Dataset entries
[Start of section]

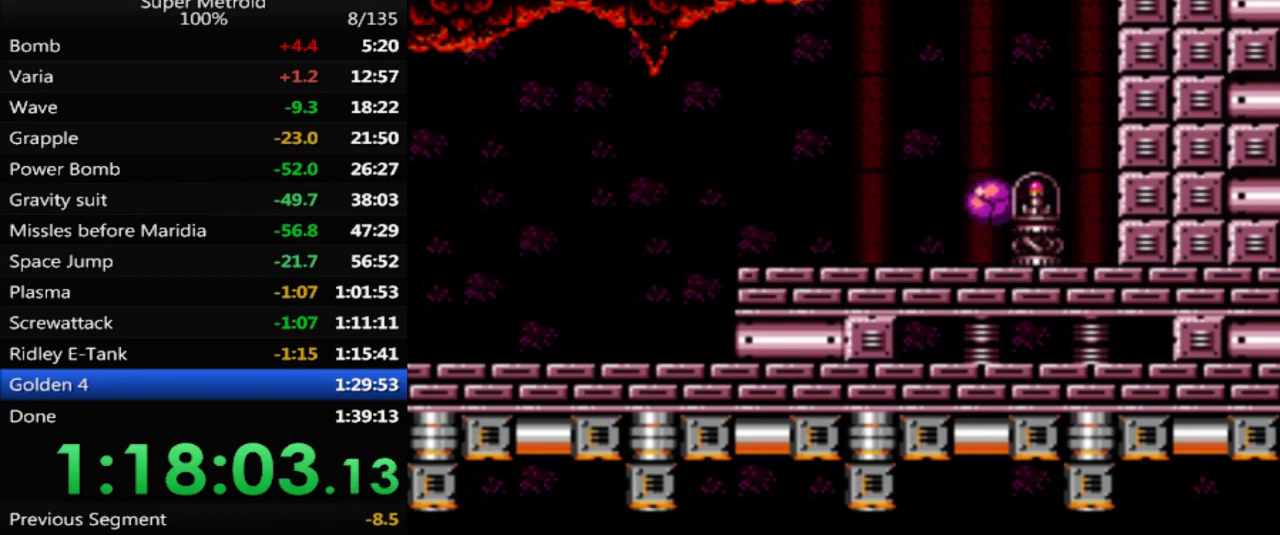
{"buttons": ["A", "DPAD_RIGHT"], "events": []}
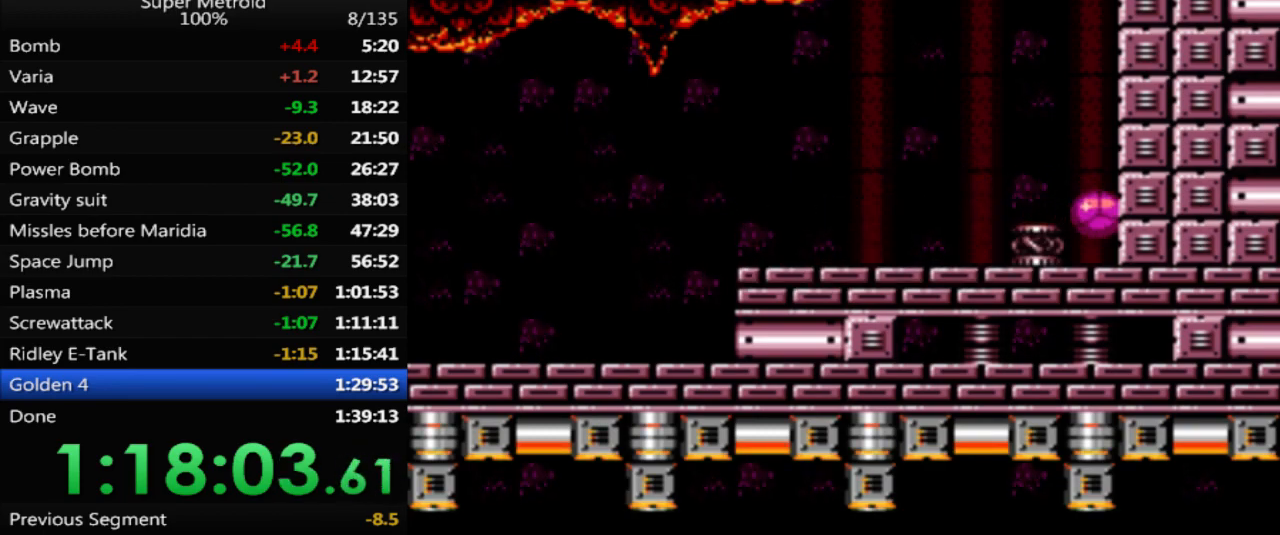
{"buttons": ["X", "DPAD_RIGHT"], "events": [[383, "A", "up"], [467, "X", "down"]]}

[End of section]
[Start of section]

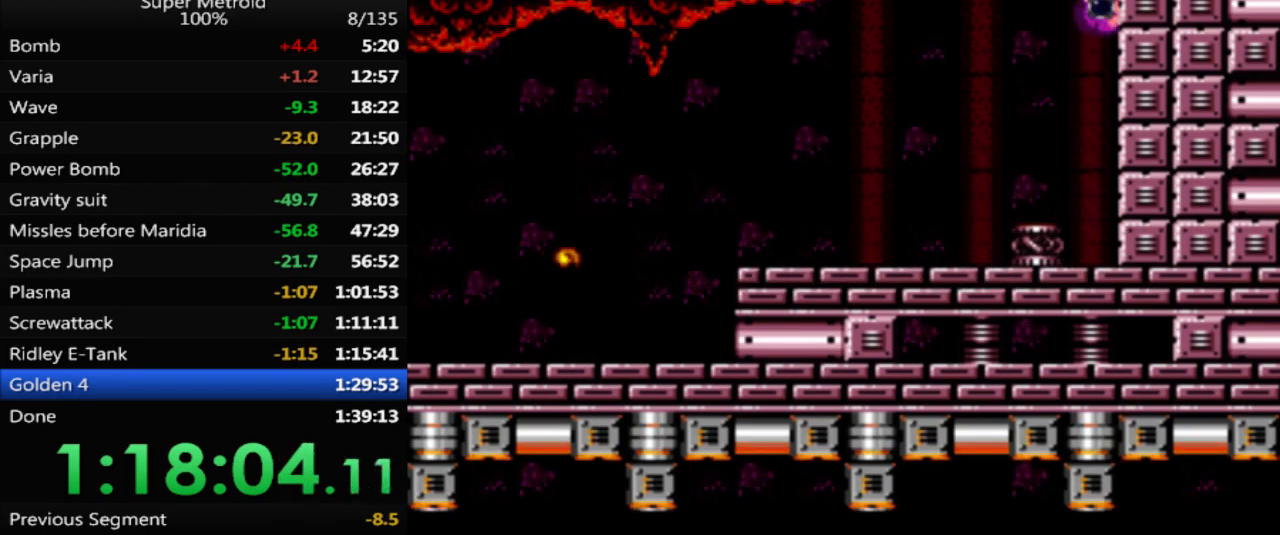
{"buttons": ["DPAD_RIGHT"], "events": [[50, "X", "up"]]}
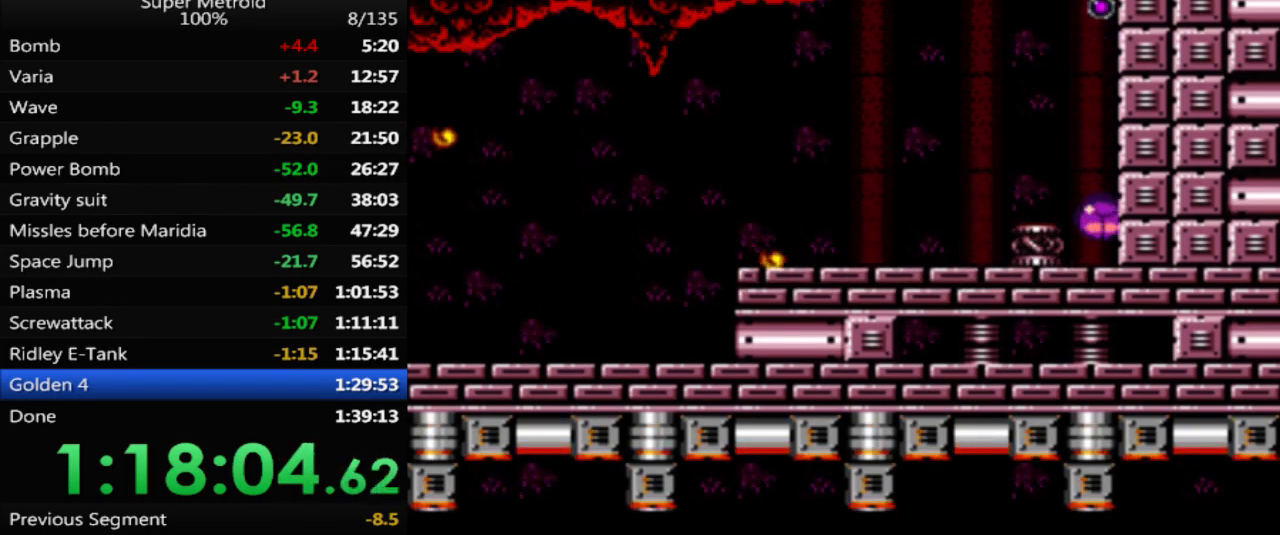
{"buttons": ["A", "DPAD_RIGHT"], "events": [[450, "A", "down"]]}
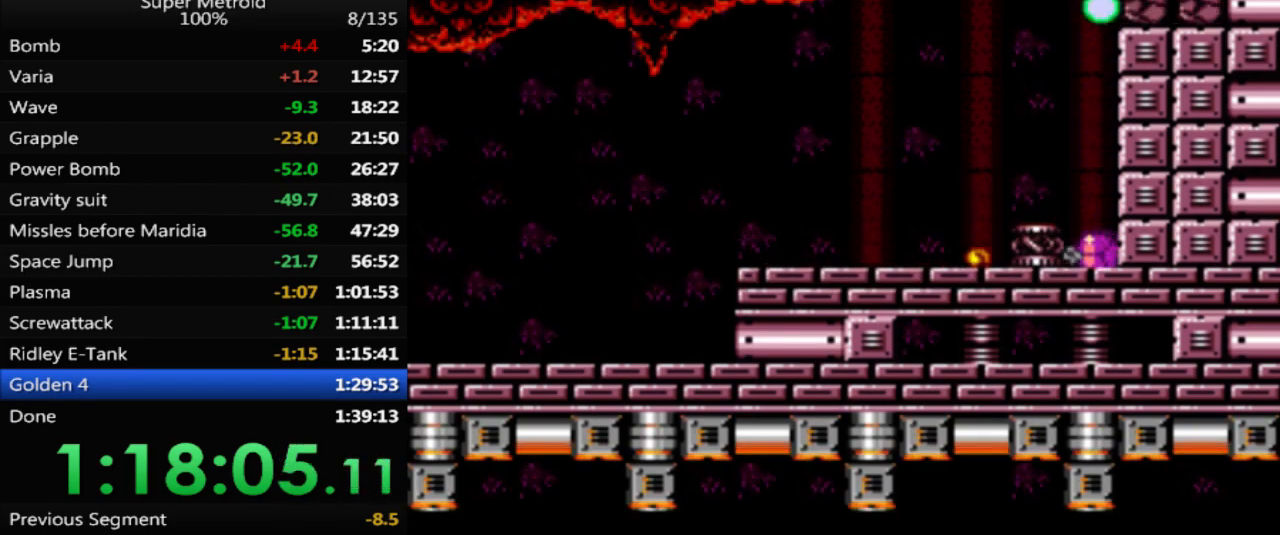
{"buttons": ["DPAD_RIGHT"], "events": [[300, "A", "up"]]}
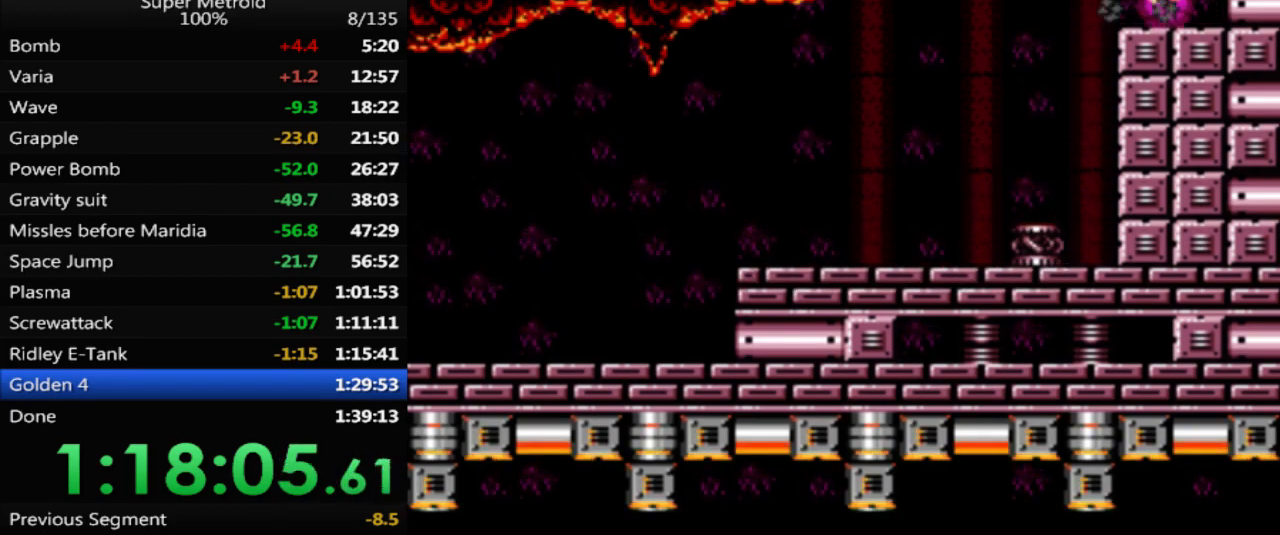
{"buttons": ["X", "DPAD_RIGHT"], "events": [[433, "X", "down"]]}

[End of section]

What to work on
In the lines above, find each one with "down" and list it.

Exercise output
{"buttons": ["X", "DPAD_RIGHT"], "events": [[383, "A", "up"], [467, "X", "down"]]}
{"buttons": ["A", "DPAD_RIGHT"], "events": [[450, "A", "down"]]}
{"buttons": ["X", "DPAD_RIGHT"], "events": [[433, "X", "down"]]}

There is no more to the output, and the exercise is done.